The AuditCopilot result suggests that the right approach for Beancount audit is probably not "prompt an LLM with a raw transaction and ask if it's suspicious," but rather "compute a lightweight statistical context (account-level baselines, temporal distribution, Isolation Forest scores) and give the LLM that enriched context." The LLM's value is in synthesis and explanation, not in raw anomaly scoring.
The false-positive reduction is also directly relevant. A Beancount audit tool that surfaces 942 candidate anomalies per run will be ignored. One that surfaces 12 high-confidence candidates with explanations will be used. That is not a performance metric — it is a product metric.
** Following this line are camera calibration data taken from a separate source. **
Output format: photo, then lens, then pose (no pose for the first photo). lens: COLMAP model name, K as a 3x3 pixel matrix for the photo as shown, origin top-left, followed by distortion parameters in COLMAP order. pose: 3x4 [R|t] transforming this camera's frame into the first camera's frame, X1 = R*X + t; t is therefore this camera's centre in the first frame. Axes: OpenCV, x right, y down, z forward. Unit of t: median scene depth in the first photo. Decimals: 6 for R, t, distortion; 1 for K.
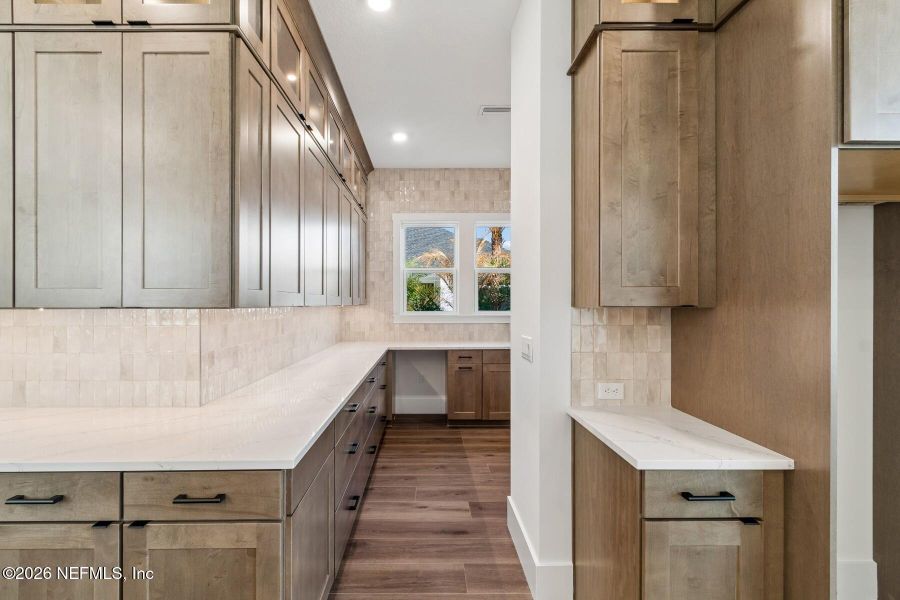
lens RADIAL K [[417.3, 0, 426.2], [0, 417.3, 303.2], [0, 0, 1]] dist [-0.002270, -0.000581]
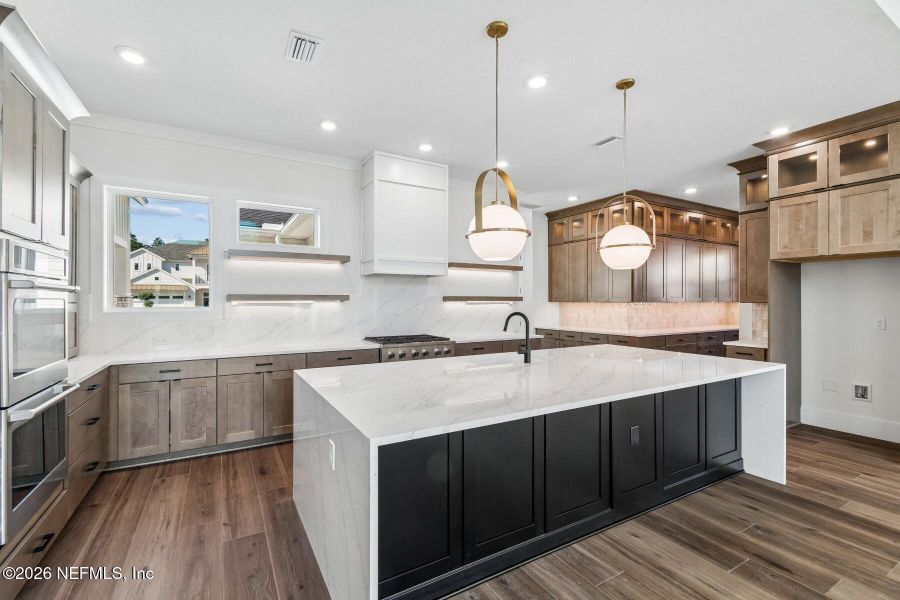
lens RADIAL K [[396.2, 0, 446.2], [0, 396.2, 297.8], [0, 0, 1]] dist [0.012411, -0.007175]
pose [[0.499223, -0.002949, -0.866468, 0.610799], [-0.005138, 0.999967, -0.006364, 0.002077], [0.866458, 0.007629, 0.499191, -0.767402]]
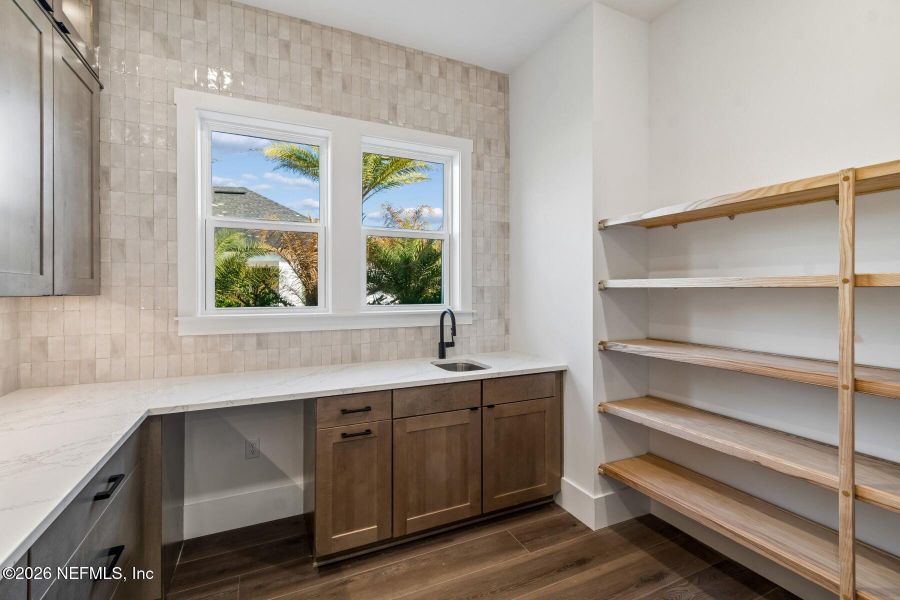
lens RADIAL K [[396.2, 0, 446.2], [0, 396.2, 297.8], [0, 0, 1]] dist [0.012411, -0.007175]
pose [[0.905643, -0.003275, 0.424028, -0.000612], [-0.003522, 0.999878, 0.015245, -0.000403], [-0.424026, -0.015300, 0.905521, 0.499617]]
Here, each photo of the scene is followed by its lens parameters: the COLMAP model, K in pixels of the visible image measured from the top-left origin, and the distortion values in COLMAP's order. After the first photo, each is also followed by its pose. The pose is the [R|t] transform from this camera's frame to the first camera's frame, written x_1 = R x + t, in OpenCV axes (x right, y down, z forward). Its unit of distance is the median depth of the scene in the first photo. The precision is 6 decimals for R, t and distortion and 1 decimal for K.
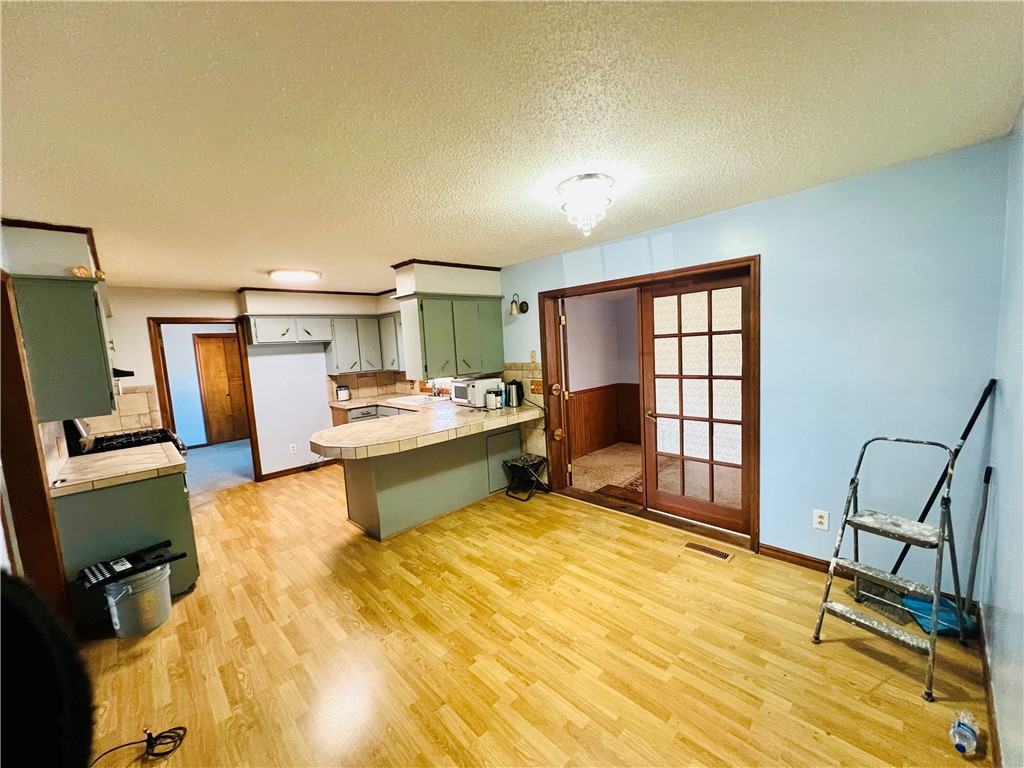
lens RADIAL K [[408.3, 0, 510.7], [0, 408.3, 386.7], [0, 0, 1]] dist [-0.000313, 0.000014]
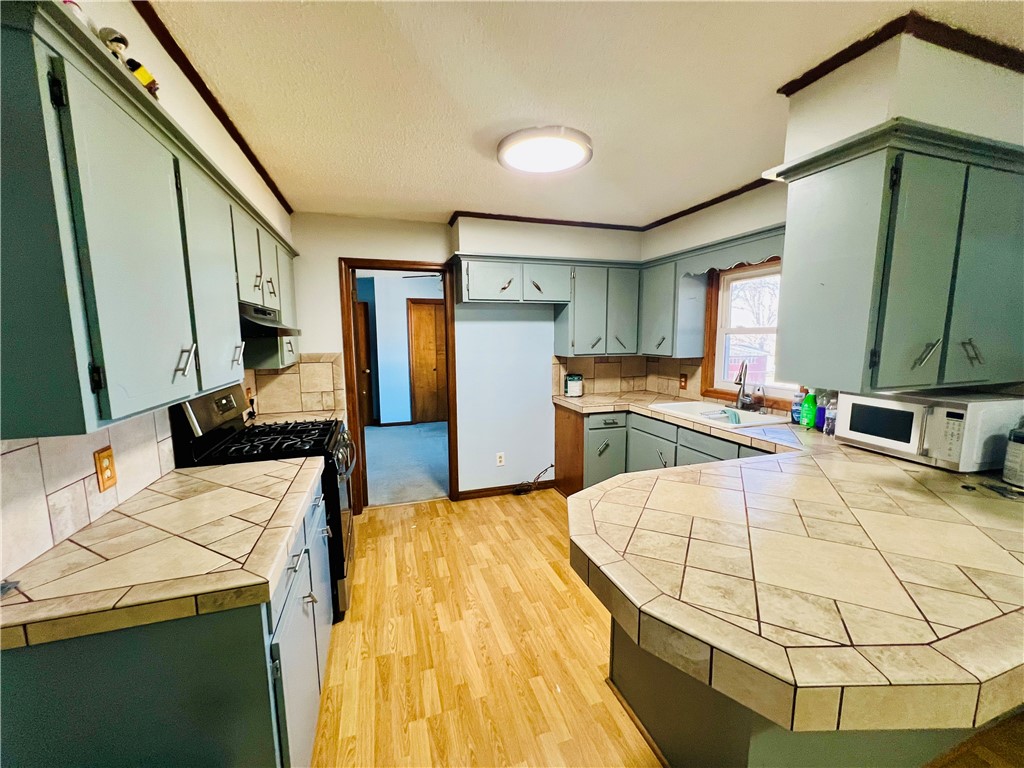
lens RADIAL K [[408.3, 0, 510.7], [0, 408.3, 386.7], [0, 0, 1]] dist [-0.000313, 0.000014]
pose [[0.899948, 0.103057, -0.423643, -0.254607], [-0.087920, 0.994598, 0.055180, -0.009815], [0.427041, -0.012412, 0.904147, 0.414046]]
The write-back safety concern I care most about is not addressed in this paper. AuditCopilot only reads and flags; it does not propose corrections or modify the ledger. That is the right scope for a first paper, but the hard problem for Bean Labs remains: once you have a flagged anomaly, how do you safely decide what to do about it?
What to read next
- Understanding Structured Financial Data with LLMs: A Case Study on Fraud Detection (arXiv:2512.13040, ACL 2026) — introduces FinFRE-RAG, which adds retrieval-augmented in-context examples to the same fraud detection problem and benchmarks across four public fraud datasets; directly addresses the single-dataset limitation of AuditCopilot.
- Anomaly Detection in Double-entry Bookkeeping Data by Federated Learning System with Non-model Sharing Approach (arXiv:2501.12723) — addresses the privacy constraint that prevents pooling ledger data across firms; the federated approach is likely necessary for any production Beancount audit service that wants to train on client data without centralizing it.
- GuardAgent: Safeguard LLM Agents by a Guard Agent via Knowledge-Enabled Reasoning (arXiv:2406.09187) — the safety enforcement problem AuditCopilot deliberately sidesteps: once anomalies are flagged, how do you make sure a write-back agent does not commit changes that violate accounting invariants?